In 1929 approximately 18-19,000 passengers used the trams each day, and the tram cars were also being used for carrying freight. The early 1930s saw a steady expansion of the network. By 1934 the system had been extended further and was organised into seven routes, serviced by 6 tramcars over a total line distance of 33 km. In 1939 there were 70 tramcars for passengers and the total length of the tramlines had grown to 36.8 km.

===More war and its aftermath===
The trams stopped again with the German invasion in June 1941. Under occupation, one line was restarted in May 1943, but as the tide turned of war turned the trams stopped running again in June 1944, and the retreating German armies took with them substation equipment and blew up important tram infrastructure as they left.

After the war it took some time for services to get back to normal.
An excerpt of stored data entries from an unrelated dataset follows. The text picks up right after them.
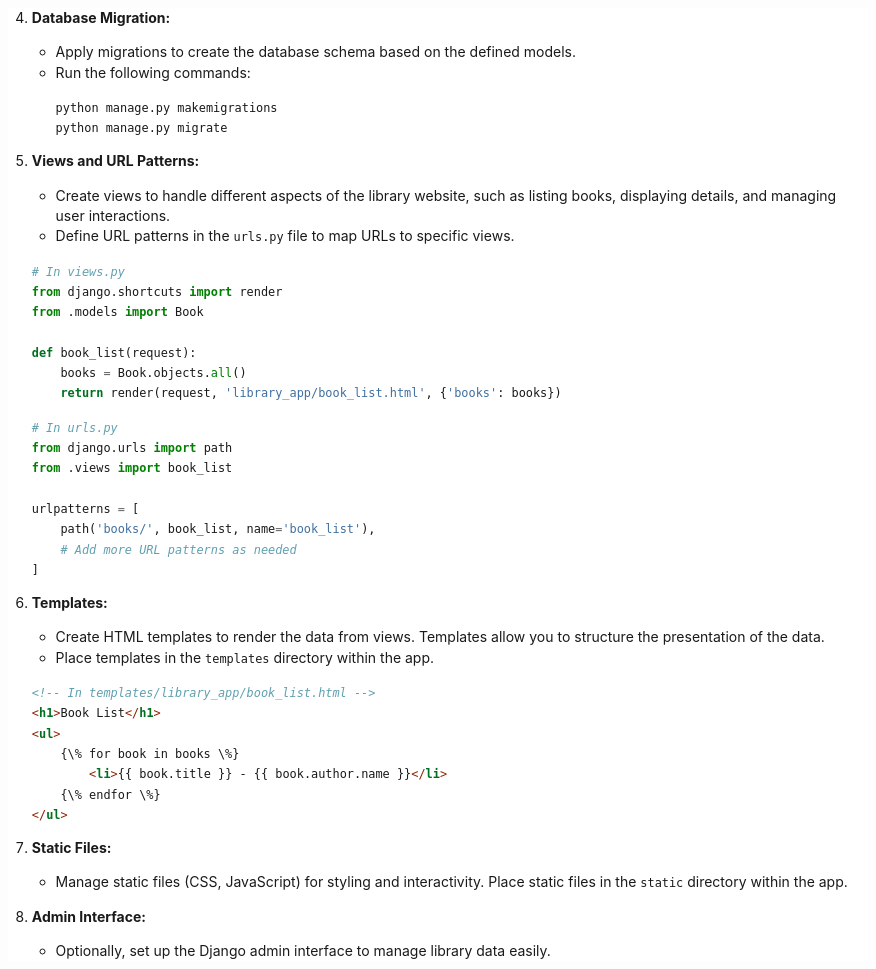 
4. **Database Migration:**
   - Apply migrations to create the database schema based on the defined models.
   - Run the following commands:
     ```bash
     python manage.py makemigrations
     python manage.py migrate
     ```

5. **Views and URL Patterns:**
   - Create views to handle different aspects of the library website, such as listing books, displaying details, and managing user interactions.
   - Define URL patterns in the `urls.py` file to map URLs to specific views.

   ```python
   # In views.py
   from django.shortcuts import render
   from .models import Book

   def book_list(request):
       books = Book.objects.all()
       return render(request, 'library_app/book_list.html', {'books': books})
   ```

   ```python
   # In urls.py
   from django.urls import path
   from .views import book_list

   urlpatterns = [
       path('books/', book_list, name='book_list'),
       # Add more URL patterns as needed
   ]
   ```

6. **Templates:**
   - Create HTML templates to render the data from views. Templates allow you to structure the presentation of the data.
   - Place templates in the `templates` directory within the app.

   ```html
   <!-- In templates/library_app/book_list.html -->
   <h1>Book List</h1>
   <ul>
       {\% for book in books \%}
           <li>{{ book.title }} - {{ book.author.name }}</li>
       {\% endfor \%}
   </ul>
   ```

7. **Static Files:**
   - Manage static files (CSS, JavaScript) for styling and interactivity. Place static files in the `static` directory within the app.

8. **Admin Interface:**
   - Optionally, set up the Django admin interface to manage library data easily.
The post war years saw a big growth in motor bus and trolleybus operations in Minsk. In August 1951 the city sent 26 workers from the tram department to retrain as trolleybus drivers and in March 1952 the city's tram and trolleybus services were merged into a single operation. Nevertheless, work on extending the Minsk tram network also continued, and by there were tram routes totalling 48 km, serviced by 122 tramcars. A major investment in the 1960s funded a new tram depot, completed in 1966, with capacity for 250 tramcars, and there was also investment in electrically heated points for the tram network.

===Minsk Metro===
Work started on the Minsk Metro in 1977, and the first of its two lines opened in 1984. The second opened in 1990. On 30 June 1984 tram lines were removed from main streets in the busy centre of Minsk, and the tram network assumed the configuration which it currently (2015) retains.